Practically all Muslims whatever their sect or language, and all Arabs, refer to the five daily prayers of Islam by versions of the same names: Fajr / Ṣubḥ before sunrise, Ḍhuhr at noon, `Aṣr in the afternoon, Maghrib at sunset, and `Ishā’ in the evening. West of Egypt, however, things look very different: there we often find quite different names for the five prayers. For example, contrast the familiar names above with those used in the largest Berber language, Shilha (southern Morocco): ṣṣbaḥ, tizwarn, takʷẓin, tiwutsh, and tin-yiḍs. Except for the first, there seems to be no relation.
However, Middle Eastern Islamic prayer names haven't always been so uniform. Al-Bukhārī reports the following hadith (#516):
“... from Sayyār b. Salamah: “My father and I entered into the presence of Abū Barzah al-’Aslamī. My father asked him: “How did the Messenger of God, blessings and peace be upon him, pray the prescribed (prayers)?” He replied: “He used to pray al-hajīr, which you (pl.) call al-’ūlā, when the sun declines (from the meridian), and pray al-‘aṣr such that one of us could return to his home at the far end of Medina while the sun was still lively.” I forget what he said about al-maghrib. “And he used to prefer to delay al-‘ishā’, which you (pl.) call al-‘atamah, and he used to hate sleeping before it or speaking after it. And he used to return from the ghadāt prayer when a person could recognise the one sitting next to him, and read sixty to a hundred (verses.)””Siwi, the Berber language of Egypt, still uses a series of mostly Arabic-derived prayer names that might as well be taken straight from this hadith: they call the five prayers sra (morning), luli, la`ṣaṛ, mməghrəb, and l`ətmət. Traces of these names are found further afield too: in Songhay (Mali/Niger), Dhuhr is referred to as aluula.

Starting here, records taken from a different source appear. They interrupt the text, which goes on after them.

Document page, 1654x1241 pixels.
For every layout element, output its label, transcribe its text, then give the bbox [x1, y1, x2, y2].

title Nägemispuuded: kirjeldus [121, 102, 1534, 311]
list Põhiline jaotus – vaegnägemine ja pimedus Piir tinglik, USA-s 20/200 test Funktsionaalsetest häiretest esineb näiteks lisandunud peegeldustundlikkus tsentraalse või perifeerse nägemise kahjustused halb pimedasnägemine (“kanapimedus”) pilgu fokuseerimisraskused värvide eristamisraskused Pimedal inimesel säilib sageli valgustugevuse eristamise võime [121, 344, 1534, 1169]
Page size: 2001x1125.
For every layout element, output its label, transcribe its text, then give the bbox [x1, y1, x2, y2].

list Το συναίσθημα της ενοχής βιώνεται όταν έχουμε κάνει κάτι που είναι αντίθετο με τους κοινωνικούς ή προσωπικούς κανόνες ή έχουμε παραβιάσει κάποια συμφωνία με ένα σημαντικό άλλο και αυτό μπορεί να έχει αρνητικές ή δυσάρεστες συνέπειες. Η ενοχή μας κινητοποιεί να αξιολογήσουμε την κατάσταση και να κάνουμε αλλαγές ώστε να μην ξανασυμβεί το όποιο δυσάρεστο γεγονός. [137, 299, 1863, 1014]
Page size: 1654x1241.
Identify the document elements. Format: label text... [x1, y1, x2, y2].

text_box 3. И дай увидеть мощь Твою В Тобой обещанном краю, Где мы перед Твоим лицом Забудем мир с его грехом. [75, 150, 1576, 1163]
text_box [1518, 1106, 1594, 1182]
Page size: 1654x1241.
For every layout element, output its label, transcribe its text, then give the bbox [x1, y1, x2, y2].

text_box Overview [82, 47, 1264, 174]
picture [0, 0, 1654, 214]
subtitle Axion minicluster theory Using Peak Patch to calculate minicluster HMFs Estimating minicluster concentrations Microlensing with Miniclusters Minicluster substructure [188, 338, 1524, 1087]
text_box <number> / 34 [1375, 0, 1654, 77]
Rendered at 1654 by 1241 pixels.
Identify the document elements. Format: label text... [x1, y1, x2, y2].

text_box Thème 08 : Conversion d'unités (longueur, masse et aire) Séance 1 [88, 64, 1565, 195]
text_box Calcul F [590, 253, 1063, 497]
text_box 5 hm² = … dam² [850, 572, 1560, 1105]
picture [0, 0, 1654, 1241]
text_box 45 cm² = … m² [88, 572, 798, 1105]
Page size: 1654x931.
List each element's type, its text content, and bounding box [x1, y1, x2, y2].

It turns out that this hadith also explains the Shilha name for Dhuhr: tizwarn literally means "the first ones (f.)", a literal translation of Arabic al-’ūlā. This form is not just widespread in Berber, but is also (via Zenaga) the source for Wolof tisbaar. In Soninké, the language of the medieval Ghana Empire between Mauritania and Mali, another literal translation yields sállì-fànà (“prayer-first”), which has been borrowed into Bambara and many other West African languages.
A similar, much less well-sourced hadith (Maṣḥaf `Abd al-Razzāq 2067) likewise explains the Shilha name for Isha:
“From Yaḥyā b. al-‘Alā’, from al-A‘mash, from Abū Wā’il who said: I asked for Ḥuḏayfa, and he said: Why have you asked for me? I said: For conversation. He said: “‘Umar b. al-Khaṭṭāb, may God be pleased with him, used to warn against conversation after ṣalāt al-nawm (the sleep prayer).”Comparison to other versions makes it clear that the prayer being referred to is Isha. As it happens, Shilha tin-yiḍs means, literally "that (f.) of sleep". This form is widespread in Berber, and was literally translated into Soninke as sákhú-fó (sákhú "sleep", fó "thing"). The resulting form was borrowed into Songhay (saafoo) and several other regional languages.
All of this tells us three things:
- Berber Islamic terminology was created very early in Islamic history, before these variants disappeared from Arabic usage;
- Soninké and Wolof speakers adopted Islam in large part from Berbers, not directly from Arabs;
- Soninké speakers played an important role in the spread of Islam to other ethnic groups in Mali and Niger.
(This post summarises about half of an article of mine which is forthcoming in the Bulletin of SOAS, under the title of "Archaic and innovative Islamic prayer names around the Sahara".)